### Try it
Using the records that follow, copy every line containing the word "seeks".

─── Data provided ───

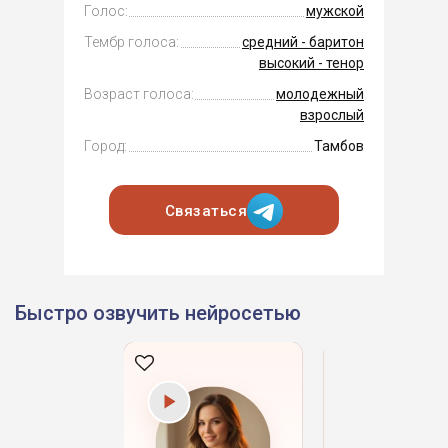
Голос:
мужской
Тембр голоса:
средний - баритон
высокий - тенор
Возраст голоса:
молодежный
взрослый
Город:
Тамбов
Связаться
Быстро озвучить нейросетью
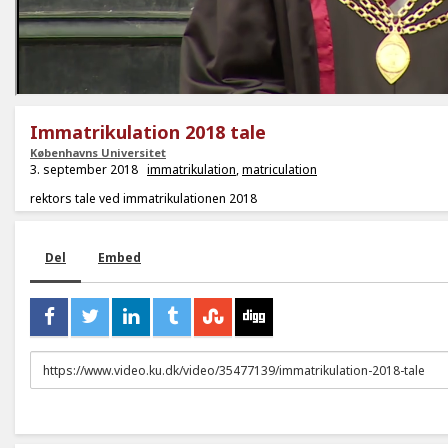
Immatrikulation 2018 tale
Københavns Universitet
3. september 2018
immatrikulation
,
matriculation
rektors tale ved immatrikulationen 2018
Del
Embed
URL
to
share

───
─── Data provided ───

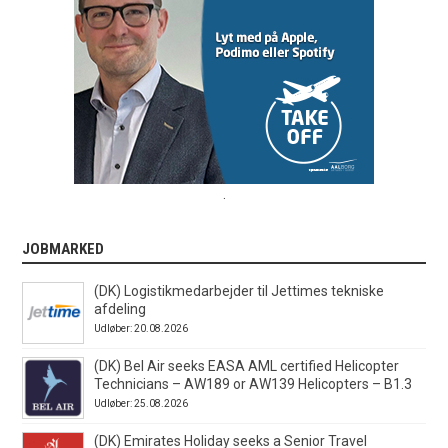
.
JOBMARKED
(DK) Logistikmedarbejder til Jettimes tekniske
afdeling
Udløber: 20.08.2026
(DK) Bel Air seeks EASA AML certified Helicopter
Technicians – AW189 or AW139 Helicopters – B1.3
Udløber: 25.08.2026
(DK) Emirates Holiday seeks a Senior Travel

───

### Response below
(DK) Bel Air seeks EASA AML certified Helicopter
(DK) Emirates Holiday seeks a Senior Travel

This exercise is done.